Data supplied:
== Segment start ==

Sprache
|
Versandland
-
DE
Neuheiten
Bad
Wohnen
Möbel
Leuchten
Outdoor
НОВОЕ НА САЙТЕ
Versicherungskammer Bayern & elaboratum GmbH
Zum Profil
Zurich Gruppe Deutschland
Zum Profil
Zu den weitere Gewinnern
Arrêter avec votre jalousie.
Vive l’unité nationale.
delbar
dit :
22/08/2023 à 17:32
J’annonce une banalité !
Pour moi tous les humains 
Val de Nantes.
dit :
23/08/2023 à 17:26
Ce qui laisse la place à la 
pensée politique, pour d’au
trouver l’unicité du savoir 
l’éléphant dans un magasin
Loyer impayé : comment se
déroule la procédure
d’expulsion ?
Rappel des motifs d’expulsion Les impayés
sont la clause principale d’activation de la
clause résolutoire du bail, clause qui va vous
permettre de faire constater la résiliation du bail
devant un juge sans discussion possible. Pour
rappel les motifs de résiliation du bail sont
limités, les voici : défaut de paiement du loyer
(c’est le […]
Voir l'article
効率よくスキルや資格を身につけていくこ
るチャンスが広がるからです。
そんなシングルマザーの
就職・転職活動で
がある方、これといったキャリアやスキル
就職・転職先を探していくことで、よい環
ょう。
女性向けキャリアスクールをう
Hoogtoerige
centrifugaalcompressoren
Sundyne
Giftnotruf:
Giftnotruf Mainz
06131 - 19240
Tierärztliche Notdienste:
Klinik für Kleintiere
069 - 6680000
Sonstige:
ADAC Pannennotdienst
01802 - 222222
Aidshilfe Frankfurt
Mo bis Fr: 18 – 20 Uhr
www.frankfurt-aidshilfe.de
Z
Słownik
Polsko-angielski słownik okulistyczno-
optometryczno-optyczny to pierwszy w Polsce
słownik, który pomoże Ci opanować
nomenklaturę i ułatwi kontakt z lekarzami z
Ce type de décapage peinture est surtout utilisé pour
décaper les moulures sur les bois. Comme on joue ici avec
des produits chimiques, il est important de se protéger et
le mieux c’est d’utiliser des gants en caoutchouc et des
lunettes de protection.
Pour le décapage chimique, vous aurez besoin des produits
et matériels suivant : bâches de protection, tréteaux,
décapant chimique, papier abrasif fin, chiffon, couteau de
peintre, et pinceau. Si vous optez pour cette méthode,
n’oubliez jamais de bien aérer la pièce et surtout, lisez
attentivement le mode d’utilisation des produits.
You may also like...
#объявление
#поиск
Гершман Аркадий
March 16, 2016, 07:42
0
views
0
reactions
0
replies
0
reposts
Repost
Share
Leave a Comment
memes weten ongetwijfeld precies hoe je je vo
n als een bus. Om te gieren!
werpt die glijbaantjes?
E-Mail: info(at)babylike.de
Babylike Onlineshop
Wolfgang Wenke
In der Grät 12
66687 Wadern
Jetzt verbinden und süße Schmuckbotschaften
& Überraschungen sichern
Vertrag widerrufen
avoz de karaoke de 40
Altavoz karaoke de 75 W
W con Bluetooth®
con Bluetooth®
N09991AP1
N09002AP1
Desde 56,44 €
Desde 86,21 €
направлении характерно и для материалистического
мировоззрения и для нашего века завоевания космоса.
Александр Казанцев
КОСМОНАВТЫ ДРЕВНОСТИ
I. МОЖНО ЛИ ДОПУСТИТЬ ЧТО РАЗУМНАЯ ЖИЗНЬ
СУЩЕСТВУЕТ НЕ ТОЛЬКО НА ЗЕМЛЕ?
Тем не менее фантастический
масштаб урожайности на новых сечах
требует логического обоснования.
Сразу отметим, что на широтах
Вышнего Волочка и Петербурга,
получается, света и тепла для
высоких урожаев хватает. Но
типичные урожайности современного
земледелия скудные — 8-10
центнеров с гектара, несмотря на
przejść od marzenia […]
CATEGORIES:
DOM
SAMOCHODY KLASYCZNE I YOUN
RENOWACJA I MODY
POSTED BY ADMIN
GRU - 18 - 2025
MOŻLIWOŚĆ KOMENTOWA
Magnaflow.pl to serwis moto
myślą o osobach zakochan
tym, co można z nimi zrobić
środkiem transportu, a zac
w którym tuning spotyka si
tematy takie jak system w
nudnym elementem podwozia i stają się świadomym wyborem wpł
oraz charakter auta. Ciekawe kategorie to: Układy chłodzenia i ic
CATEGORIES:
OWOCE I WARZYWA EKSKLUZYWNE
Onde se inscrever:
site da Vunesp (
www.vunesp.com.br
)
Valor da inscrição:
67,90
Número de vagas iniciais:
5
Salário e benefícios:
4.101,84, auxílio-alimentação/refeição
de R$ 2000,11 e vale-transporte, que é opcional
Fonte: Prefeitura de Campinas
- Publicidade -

== Segment end ==

Required work:
Return every line of the listing above as a JSON list of strings, one string per line, and leave out any blank lines.

Solution to this exercise:
[
  "Sprache",
  "|",
  "Versandland",
  "-",
  "DE",
  "Neuheiten",
  "Bad",
  "Wohnen",
  "Möbel",
  "Leuchten",
  "Outdoor",
  "НОВОЕ НА САЙТЕ",
  "Versicherungskammer Bayern & elaboratum GmbH",
  "Zum Profil",
  "Zurich Gruppe Deutschland",
  "Zum Profil",
  "Zu den weitere Gewinnern",
  "Arrêter avec votre jalousie.",
  "Vive l’unité nationale.",
  "delbar",
  "dit :",
  "22/08/2023 à 17:32",
  "J’annonce une banalité !",
  "Pour moi tous les humains ",
  "Val de Nantes.",
  "dit :",
  "23/08/2023 à 17:26",
  "Ce qui laisse la place à la ",
  "pensée politique, pour d’au",
  "trouver l’unicité du savoir ",
  "l’éléphant dans un magasin",
  "Loyer impayé : comment se",
  "déroule la procédure",
  "d’expulsion ?",
  "Rappel des motifs d’expulsion Les impayés",
  "sont la clause principale d’activation de la",
  "clause résolutoire du bail, clause qui va vous",
  "permettre de faire constater la résiliation du bail",
  "devant un juge sans discussion possible. Pour",
  "rappel les motifs de résiliation du bail sont",
  "limités, les voici : défaut de paiement du loyer",
  "(c’est le […]",
  "Voir l'article",
  "効率よくスキルや資格を身につけていくこ",
  "るチャンスが広がるからです。",
  "そんなシングルマザーの",
  "就職・転職活動で",
  "がある方、これといったキャリアやスキル",
  "就職・転職先を探していくことで、よい環",
  "ょう。",
  "女性向けキャリアスクールをう",
  "Hoogtoerige",
  "centrifugaalcompressoren",
  "Sundyne",
  "Giftnotruf:",
  "Giftnotruf Mainz",
  "06131 - 19240",
  "Tierärztliche Notdienste:",
  "Klinik für Kleintiere",
  "069 - 6680000",
  "Sonstige:",
  "ADAC Pannennotdienst",
  "01802 - 222222",
  "Aidshilfe Frankfurt",
  "Mo bis Fr: 18 – 20 Uhr",
  "www.frankfurt-aidshilfe.de",
  "Z",
  "Słownik",
  "Polsko-angielski słownik okulistyczno-",
  "optometryczno-optyczny to pierwszy w Polsce",
  "słownik, który pomoże Ci opanować",
  "nomenklaturę i ułatwi kontakt z lekarzami z",
  "Ce type de décapage peinture est surtout utilisé pour",
  "décaper les moulures sur les bois. Comme on joue ici avec",
  "des produits chimiques, il est important de se protéger et",
  "le mieux c’est d’utiliser des gants en caoutchouc et des",
  "lunettes de protection.",
  "Pour le décapage chimique, vous aurez besoin des produits",
  "et matériels suivant : bâches de protection, tréteaux,",
  "décapant chimique, papier abrasif fin, chiffon, couteau de",
  "peintre, et pinceau. Si vous optez pour cette méthode,",
  "n’oubliez jamais de bien aérer la pièce et surtout, lisez",
  "attentivement le mode d’utilisation des produits.",
  "You may also like...",
  "#объявление",
  "#поиск",
  "Гершман Аркадий",
  "March 16, 2016, 07:42",
  "0",
  "views",
  "0",
  "reactions",
  "0",
  "replies",
  "0",
  "reposts",
  "Repost",
  "Share",
  "Leave a Comment",
  "memes weten ongetwijfeld precies hoe je je vo",
  "n als een bus. Om te gieren!",
  "werpt die glijbaantjes?",
  "E-Mail: info(at)babylike.de",
  "Babylike Onlineshop",
  "Wolfgang Wenke",
  "In der Grät 12",
  "66687 Wadern",
  "Jetzt verbinden und süße Schmuckbotschaften",
  "& Überraschungen sichern",
  "Vertrag widerrufen",
  "avoz de karaoke de 40",
  "Altavoz karaoke de 75 W",
  "W con Bluetooth®",
  "con Bluetooth®",
  "N09991AP1",
  "N09002AP1",
  "Desde 56,44 €",
  "Desde 86,21 €",
  "направлении характерно и для материалистического",
  "мировоззрения и для нашего века завоевания космоса.",
  "Александр Казанцев",
  "КОСМОНАВТЫ ДРЕВНОСТИ",
  "I. МОЖНО ЛИ ДОПУСТИТЬ ЧТО РАЗУМНАЯ ЖИЗНЬ",
  "СУЩЕСТВУЕТ НЕ ТОЛЬКО НА ЗЕМЛЕ?",
  "Тем не менее фантастический",
  "масштаб урожайности на новых сечах",
  "требует логического обоснования.",
  "Сразу отметим, что на широтах",
  "Вышнего Волочка и Петербурга,",
  "получается, света и тепла для",
  "высоких урожаев хватает. Но",
  "типичные урожайности современного",
  "земледелия скудные — 8-10",
  "центнеров с гектара, несмотря на",
  "przejść od marzenia […]",
  "CATEGORIES:",
  "DOM",
  "SAMOCHODY KLASYCZNE I YOUN",
  "RENOWACJA I MODY",
  "POSTED BY ADMIN",
  "GRU - 18 - 2025",
  "MOŻLIWOŚĆ KOMENTOWA",
  "Magnaflow.pl to serwis moto",
  "myślą o osobach zakochan",
  "tym, co można z nimi zrobić",
  "środkiem transportu, a zac",
  "w którym tuning spotyka si",
  "tematy takie jak system w",
  "nudnym elementem podwozia i stają się świadomym wyborem wpł",
  "oraz charakter auta. Ciekawe kategorie to: Układy chłodzenia i ic",
  "CATEGORIES:",
  "OWOCE I WARZYWA EKSKLUZYWNE",
  "Onde se inscrever:",
  "site da Vunesp (",
  "www.vunesp.com.br",
  ")",
  "Valor da inscrição:",
  "67,90",
  "Número de vagas iniciais:",
  "5",
  "Salário e benefícios:",
  "4.101,84, auxílio-alimentação/refeição",
  "de R$ 2000,11 e vale-transporte, que é opcional",
  "Fonte: Prefeitura de Campinas",
  "- Publicidade -"
]